How will the hackers get in?
There are the usual ways. Someone will leave a password taped inside a desk drawer or lose a laptop.
Ghosemajumder described the current preferred method as an “attack of opportunity.” There’s no flawless network out there, no seamless system. Today’s opportunists scan systems constantly — any systems — in search of the commonest gaps. Statistically, if they scan enough systems, they’ll eventually find one with a flaw.
Once they’re in, the sky’s the limit. An intruder can easily pilfer user names and passwords, opening up all the information contained in the system. Depending on the level of access the hacker has tapped into, he or she can issue commands as an administrator. Such access could give an attacker total control over the emergency apparatus.

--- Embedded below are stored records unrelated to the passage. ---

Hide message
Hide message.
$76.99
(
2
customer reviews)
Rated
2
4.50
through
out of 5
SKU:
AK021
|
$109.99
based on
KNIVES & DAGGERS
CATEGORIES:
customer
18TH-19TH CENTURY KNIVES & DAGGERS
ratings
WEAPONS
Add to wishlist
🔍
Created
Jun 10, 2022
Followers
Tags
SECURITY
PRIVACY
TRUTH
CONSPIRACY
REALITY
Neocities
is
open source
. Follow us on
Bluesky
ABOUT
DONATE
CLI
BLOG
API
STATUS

It’s not all doom and gloom though. For many emergency managers, an ironic touch here will come in knowing that the perpetual budget shortfalls against which they’ve struggled for so long, now may be saving their bacon.

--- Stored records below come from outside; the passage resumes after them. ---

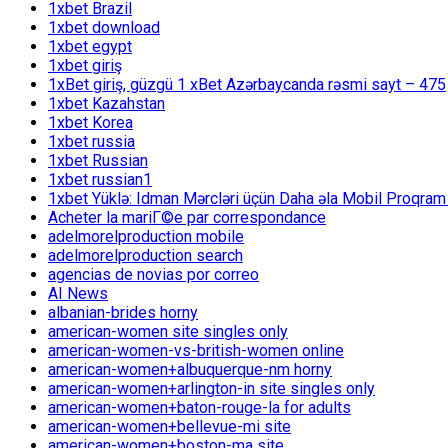
1xbet Brazil
1xbet download
1xbet egypt
1xbet giriş
1xBet giriş, güzgü 1 xBet Azərbaycanda rəsmi sayt – 475
1xbet Kazahstan
1xbet Korea
1xbet russia
1xbet Russian
1xbet russian1
1xbet Yüklə: Idman Mərcləri üçün Daha əla Mobil Proqram
Acheter la mariГ©e par correspondance
adelmorelproduction mobile
adelmorelproduction search
agencias de novias por correo
AI News
albanian-brides horny
american-women site singles only
american-women-vs-british-women online
american-women+albuquerque-nm horny
american-women+arlington-in site singles only
american-women+baton-rouge-la for adults
american-women+bellevue-mi site
american-women+boston-ma site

Vulnerability here comes via the Internet, and widespread Internet connectivity is only a product of the additional management tools and telephone systems. In many cases, the legacy systems you’ve been too broke to replace are probably far less susceptible to attack. Hardly a resounding win, but some comfort nonetheless.
Another safeguard: Don’t assume that connectivity is always a necessity. While it often helps to have an Internet backbone joining systems together, “you need to ensure that every system that doesn’t need to be connected to the Internet is not connected to the Internet,” Ghosemajumder said.
It helps to have redundancy (think of McBride’s ham radio operators) and training is essential. “People need to know not to use their Gmail password on mission-critical systems. If they’re not given proper training, the odds are that a lot of them will,” Ghosemajumder said.
In any case, there’s no one right way to safeguard emergency systems against cyberattack. “It has to be a holistic approach,” Puff said. “You can’t just say, ‘We will train people.’ And you can’t just say, ‘We will buy firewalls and great security services.’ Those things are all good, but you need to look at the big picture, rather than one specific thing or another.”
Whatever approach one takes, the prospect of a cyberattack on emergency management is one that must be faced. “If it hasn’t happened yet, it’s coming. It has to,” Puff said. “If there’s a data network, if there’s information that people will find valuable or useful, some attempt will clearly happen at some point. It’s just the law of averages.”